▶ [The task]
Give back exactly the lines of the material below that start at the line containing "Teach children what" and end at the line containing "The Office of", and no others.

☆ ☆ ☆ ☆ ☆ ☆ ☆

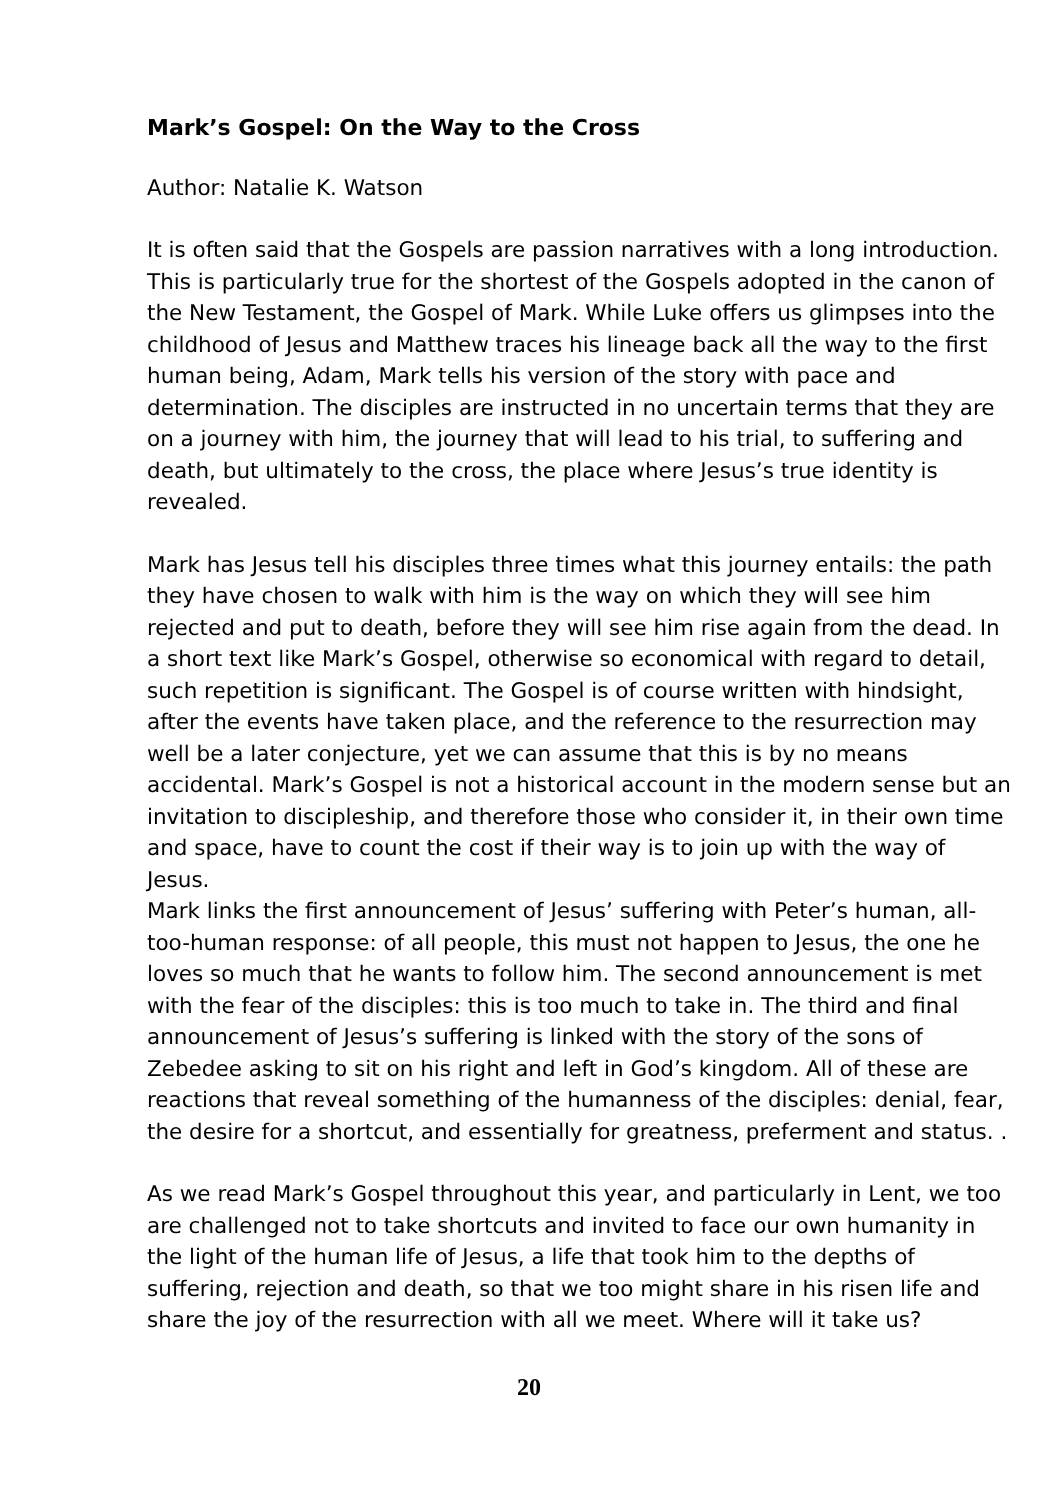Mark’s Gospel: On the Way to the Cross
Author: Natalie K. Watson
It is often said that the Gospels are passion narratives with a long introduction. This is particularly true for the shortest of the Gospels adopted in the canon of the New Testament, the Gospel of Mark. While Luke offers us glimpses into the childhood of Jesus and Matthew traces his lineage back all the way to the first human being, Adam, Mark tells his version of the story with pace and determination. The disciples are instructed in no uncertain terms that they are on a journey with him, the journey that will lead to his trial, to suffering and death, but ultimately to the cross, the place where Jesus’s true identity is revealed.
Mark has Jesus tell his disciples three times what this journey entails: the path they have chosen to walk with him is the way on which they will see him rejected and put to death, before they will see him rise again from the dead. In a short text like Mark’s Gospel, otherwise so economical with regard to detail, such repetition is significant. The Gospel is of course written with hindsight, after the events have taken place, and the reference to the resurrection may well be a later conjecture, yet we can assume that this is by no means accidental. Mark’s Gospel is not a historical account in the modern sense but an invitation to discipleship, and therefore those who consider it, in their own time and space, have to count the cost if their way is to join up with the way of Jesus.
Mark links the first announcement of Jesus’ suffering with Peter’s human, all-too-human response: of all people, this must not happen to Jesus, the one he loves so much that he wants to follow him. The second announcement is met with the fear of the disciples: this is too much to take in. The third and final announcement of Jesus’s suffering is linked with the story of the sons of Zebedee asking to sit on his right and left in God’s kingdom. All of these are reactions that reveal something of the humanness of the disciples: denial, fear, the desire for a shortcut, and essentially for greatness, preferment and status. .
As we read Mark’s Gospel throughout this year, and particularly in Lent, we too are challenged not to take shortcuts and invited to face our own humanity in the light of the human life of Jesus, a life that took him to the depths of suffering, rejection and death, so that we too might share in his risen life and share the joy of the resurrection with all we meet. Where will it take us?
20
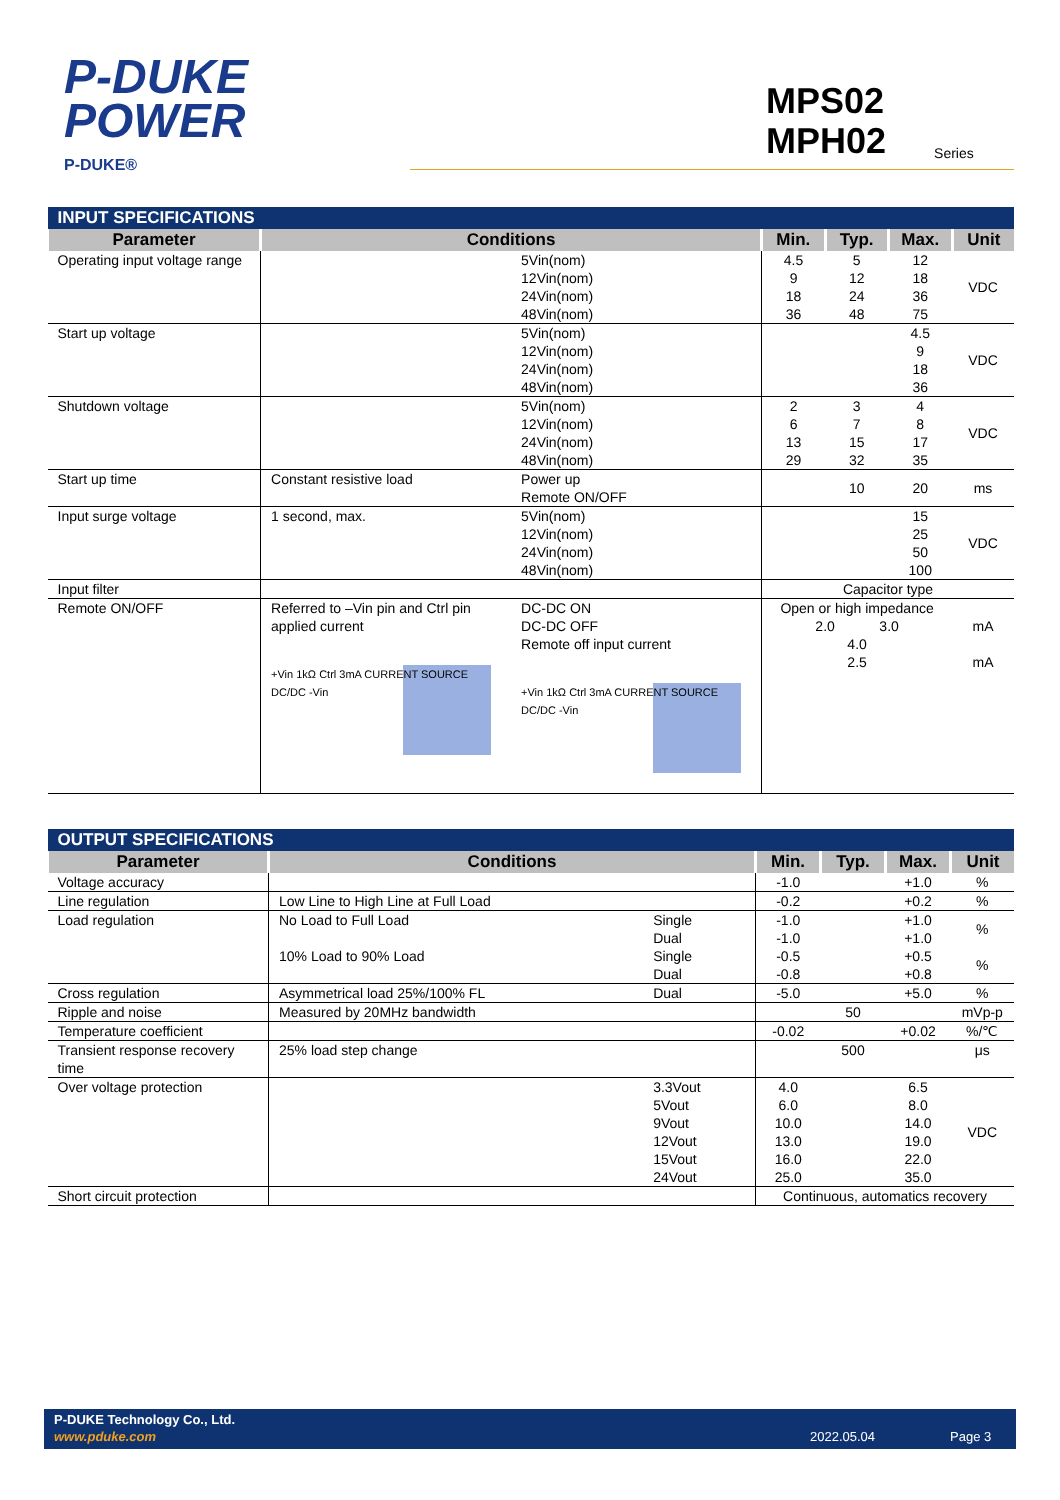P-DUKE
POWER
P-DUKE®
MPS02
MPH02 Series
| INPUT SPECIFICATIONS | | | | | | |
| Parameter | Conditions | | Min. | Typ. | Max. | Unit |
| Operating input voltage range | | 5Vin(nom) 12Vin(nom) 24Vin(nom) 48Vin(nom) | 4.5 9 18 36 | 5 12 24 48 | 12 18 36 75 | VDC |
| Start up voltage | | 5Vin(nom) 12Vin(nom) 24Vin(nom) 48Vin(nom) | | | 4.5 9 18 36 | VDC |
| Shutdown voltage | | 5Vin(nom) 12Vin(nom) 24Vin(nom) 48Vin(nom) | 2 6 13 29 | 3 7 15 32 | 4 8 17 35 | VDC |
| Start up time | Constant resistive load | Power up Remote ON/OFF | | 10 | 20 | ms |
| Input surge voltage | 1 second, max. | 5Vin(nom) 12Vin(nom) 24Vin(nom) 48Vin(nom) | | | 15 25 50 100 | VDC |
| Input filter | | | Capacitor type | | | |
| Remote ON/OFF | Referred to –Vin pin and Ctrl pin applied current +Vin 1kΩ Ctrl 3mA CURRENT SOURCE DC/DC -Vin | DC-DC ON DC-DC OFF Remote off input current +Vin 1kΩ Ctrl 3mA CURRENT SOURCE DC/DC -Vin | Open or high impedance 2.0 3.0 4.0 2.5 | | | mA mA |
| OUTPUT SPECIFICATIONS | | | | | | |
| Parameter | Conditions | | Min. | Typ. | Max. | Unit |
| Voltage accuracy | | | -1.0 | | +1.0 | % |
| Line regulation | Low Line to High Line at Full Load | | -0.2 | | +0.2 | % |
| Load regulation | No Load to Full Load | Single Dual | -1.0 -1.0 | | +1.0 +1.0 | % |
| | 10% Load to 90% Load | Single Dual | -0.5 -0.8 | | +0.5 +0.8 | % |
| Cross regulation | Asymmetrical load 25%/100% FL | Dual | -5.0 | | +5.0 | % |
| Ripple and noise | Measured by 20MHz bandwidth | | | 50 | | mVp-p |
| Temperature coefficient | | | -0.02 | | +0.02 | %/℃ |
| Transient response recovery time | 25% load step change | | | 500 | | μs |
| Over voltage protection | | 3.3Vout 5Vout 9Vout 12Vout 15Vout 24Vout | 4.0 6.0 10.0 13.0 16.0 25.0 | | 6.5 8.0 14.0 19.0 22.0 35.0 | VDC |
| Short circuit protection | | | Continuous, automatics recovery | | | |
P-DUKE Technology Co., Ltd.
www.pduke.com 2022.05.04 Page 3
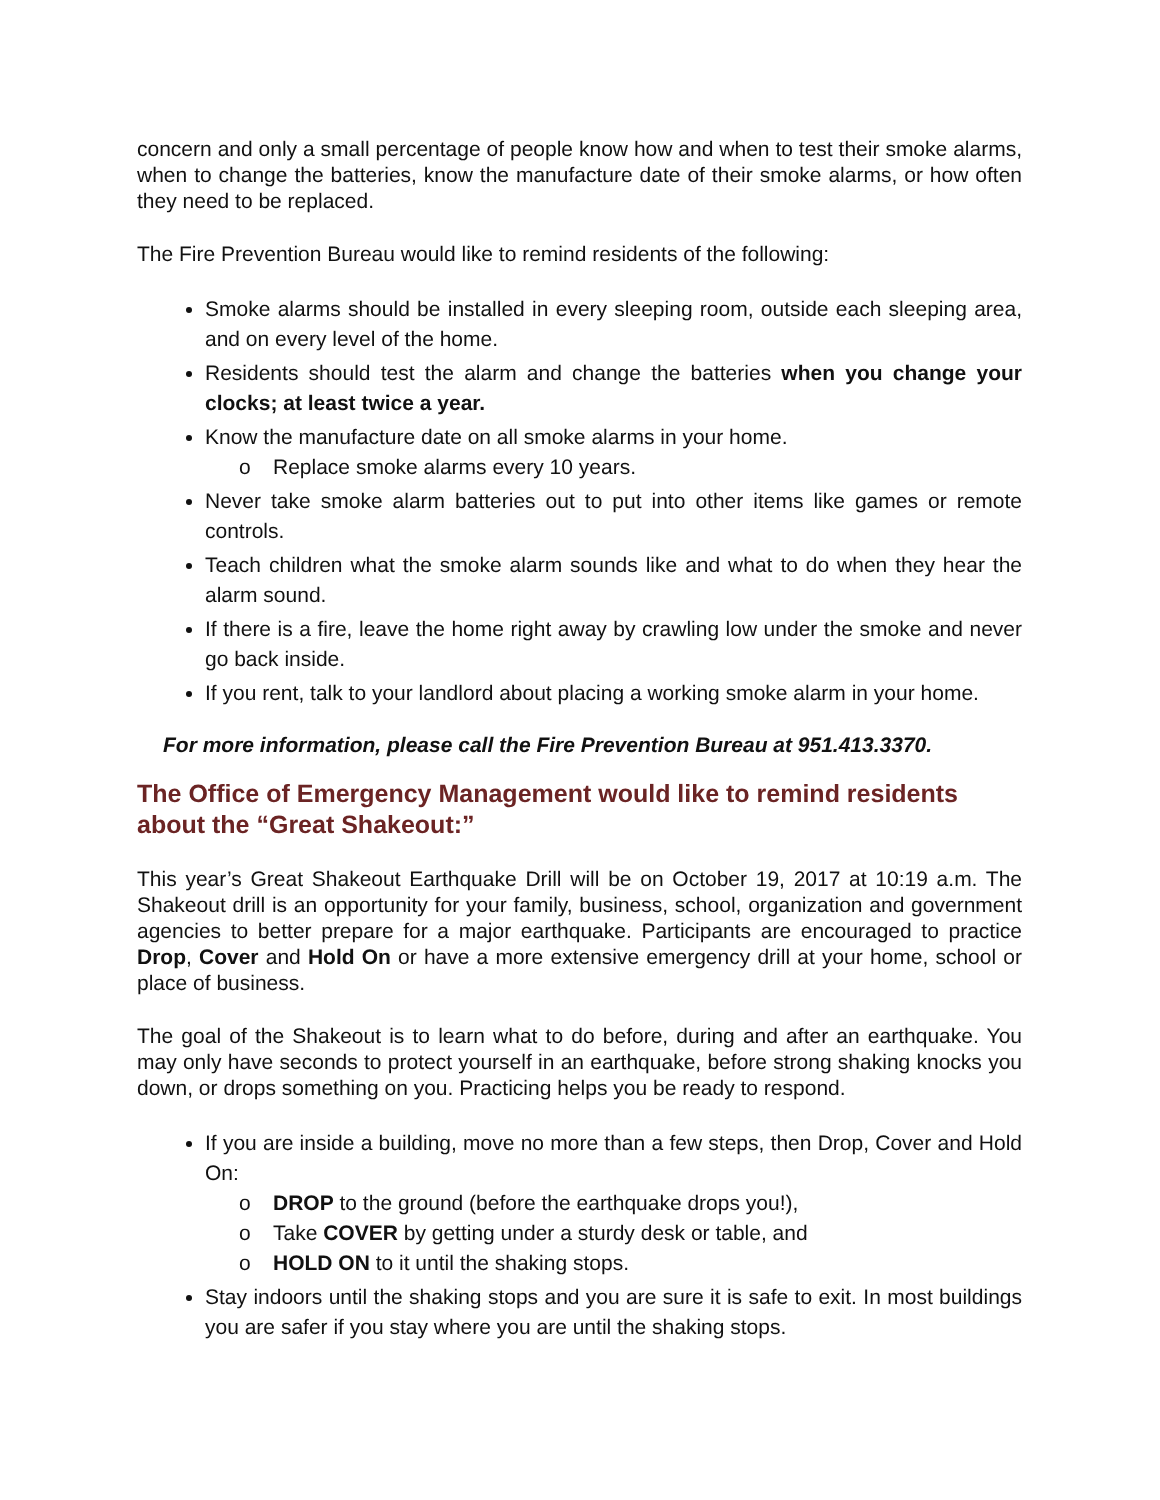concern and only a small percentage of people know how and when to test their smoke alarms, when to change the batteries, know the manufacture date of their smoke alarms, or how often they need to be replaced.
The Fire Prevention Bureau would like to remind residents of the following:
Smoke alarms should be installed in every sleeping room, outside each sleeping area, and on every level of the home.
Residents should test the alarm and change the batteries when you change your clocks; at least twice a year.
Know the manufacture date on all smoke alarms in your home.
o Replace smoke alarms every 10 years.
Never take smoke alarm batteries out to put into other items like games or remote controls.
Teach children what the smoke alarm sounds like and what to do when they hear the alarm sound.
If there is a fire, leave the home right away by crawling low under the smoke and never go back inside.
If you rent, talk to your landlord about placing a working smoke alarm in your home.
For more information, please call the Fire Prevention Bureau at 951.413.3370.
The Office of Emergency Management would like to remind residents about the “Great Shakeout:”
This year’s Great Shakeout Earthquake Drill will be on October 19, 2017 at 10:19 a.m. The Shakeout drill is an opportunity for your family, business, school, organization and government agencies to better prepare for a major earthquake. Participants are encouraged to practice Drop, Cover and Hold On or have a more extensive emergency drill at your home, school or place of business.
The goal of the Shakeout is to learn what to do before, during and after an earthquake. You may only have seconds to protect yourself in an earthquake, before strong shaking knocks you down, or drops something on you. Practicing helps you be ready to respond.
If you are inside a building, move no more than a few steps, then Drop, Cover and Hold On:
o DROP to the ground (before the earthquake drops you!),
o Take COVER by getting under a sturdy desk or table, and
o HOLD ON to it until the shaking stops.
Stay indoors until the shaking stops and you are sure it is safe to exit. In most buildings you are safer if you stay where you are until the shaking stops.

☆ ☆ ☆ ☆ ☆ ☆ ☆

▶ [Exercise result]
Teach children what the smoke alarm sounds like and what to do when they hear the alarm sound.
If there is a fire, leave the home right away by crawling low under the smoke and never go back inside.
If you rent, talk to your landlord about placing a working smoke alarm in your home.
For more information, please call the Fire Prevention Bureau at 951.413.3370.
The Office of Emergency Management would like to remind residents about the “Great Shakeout:”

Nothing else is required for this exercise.